À l’ONU, ils votent avec Moscou et contre les Européens. Les États-Unis ne défendent plus le principe de l’intégrité territoriale d’un pays. L’Alliance atlantique est politiquement, pas militairement, fracturée entre ses deux pôles – objectif poursuivi depuis des lustres par la diplomatie moscovite. L’entourage de Trump parle d’une technique de négociation : donner des gages aux Russes pour les arrimer aux conversations de paix. Mais le pivotement américain vers la Russie s’inscrit dans une attitude diplomatique trumpiste plus large. Elle consiste à se libérer des contraintes, des alliances et des « valeurs » de l’« ordre libéral international » imaginé par les États-Unis en 1945 et revivifié à la fin de la guerre froide au lendemain de l’implosion de l’URSS en 1991.
Comment en est-on arrivé là, c’est-à-dire à la guerre et à l’exact contraire des illusions entretenues au début du siècle ? On posait alors l’équation économie de marché, libre-échange et libéralisation politique comme notre indépassable horizon politico-économique. Une martingale à trois têtes, gagnante à coup sûr, et qui garantirait la paix entre les nations. Et qui n’a pas marché. Pourquoi ?
Dans son dernier livre, L’Ère des affrontements. Les grands tournants géopolitiques (Dunod, 552 pages, 29 euros), le président et fondateur de l’Institut français des relations internationales (IFRI), Thierry de Montbrial, appuie sur le bouton « retour en arrière ». Il revisite les étapes-clés de ces quarante dernières années telles que l’IFRI les a perçues, non pas saisies dans l’instant immédiat du journalisme mais avec le recul qui est celui du chercheur.
La chute d’un empire
Dans un long essai introductif, à la tonalité générale pessimiste, Thierry de Montbrial décrit des Européens qui, à l’aube du siècle, entretenaient « faux espoirs et chimères » sur les lendemains de la chute du mur de Berlin. Oublieux du tragique de l’histoire, ils ne prirent pas la mesure de l’événement : « Ce n’était pas seulement la chute du communisme et de l’empire extérieur soviétique, mais aussi, et peut-être surtout, celle de l’empire russe. » Or la chute d’un empire est un bouleversement à répercussions lentes.
Aujourd’hui nous vivons les « effets différés » de la chute de l’empire russe, dit le président de l’Ifri. Nous apprenons que les peuples et les États sont mus autant par leurs passions que par leurs seuls intérêts économiques ou stratégiques – le tropisme impérial ferait partie de l’ADN russe.

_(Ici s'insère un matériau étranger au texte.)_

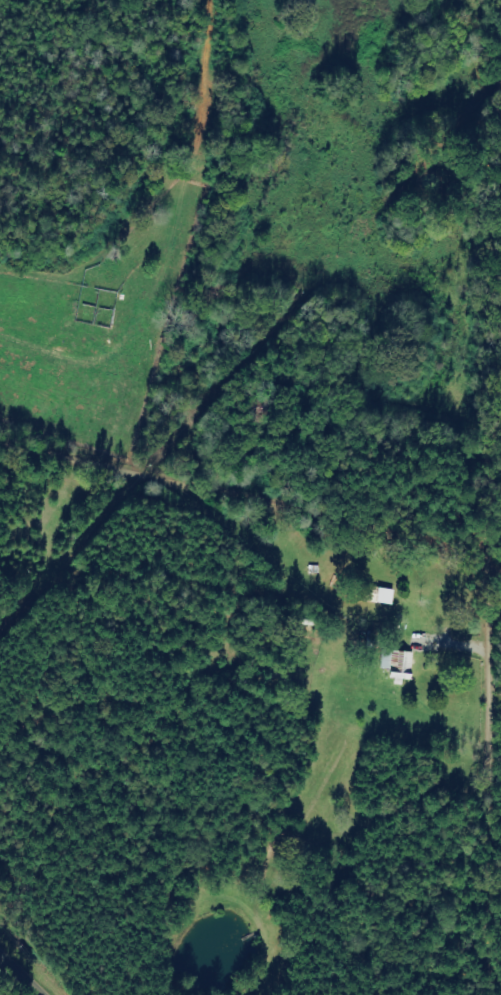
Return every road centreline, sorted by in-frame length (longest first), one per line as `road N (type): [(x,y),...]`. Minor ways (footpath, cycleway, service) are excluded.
road 1 (residential): [(495,560),(256,500),(0,417)]
road 2 (residential): [(497,994),(495,560)]
road 3 (residential): [(500,319),(495,560)]

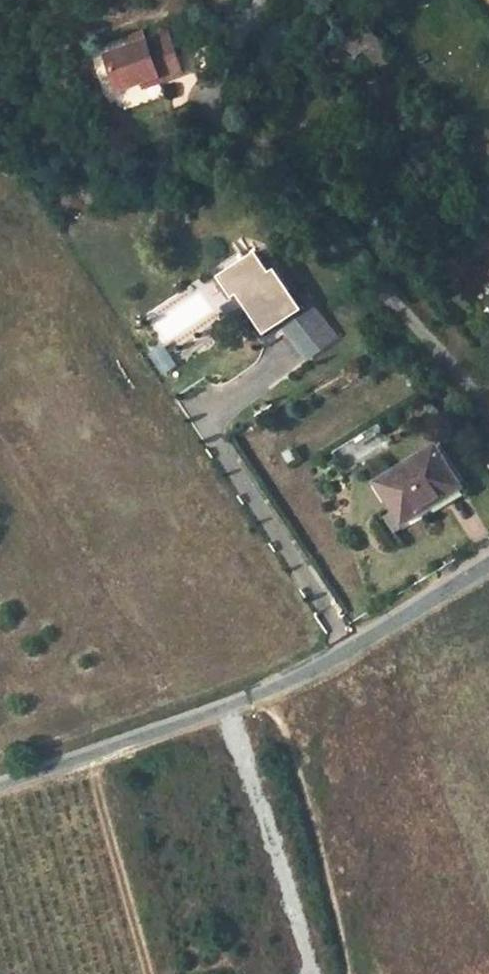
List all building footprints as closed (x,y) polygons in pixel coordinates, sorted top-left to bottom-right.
[(115,55),(129,89),(183,70),(170,36),(115,55)] [(299,304),(276,269),(271,272),(257,252),(219,277),(234,298),(239,295),(265,335),(286,321),(303,310),(299,304)] [(303,310),(286,321),(314,357),(340,336),(308,298),(299,304),(303,310)] [(162,377),(177,367),(162,344),(147,354),(162,377)] [(462,488),(437,446),(378,482),(403,524),(462,488)]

Par naïveté côté occidental, irresponsabilité côté russe, nous n’avons pas su en 1991-1992 dessiner une architecture de sécurité en Europe qui tienne compte de représentations du monde divergentes dans l’espace européen.
Thierry de Montbrial incrimine, in fine, le missionarisme démocratique des Occidentaux comme ayant largement contribué aux échecs de l’après-guerre froide. On peut en discuter et privilégier la responsabilité de la Russie. Mais la réflexion du fondateur de l’Ifri est la toile de fond nécessaire pour comprendre ce qui se passe aujourd’hui entre Donald Trump, Vladimir Poutine et les Européens.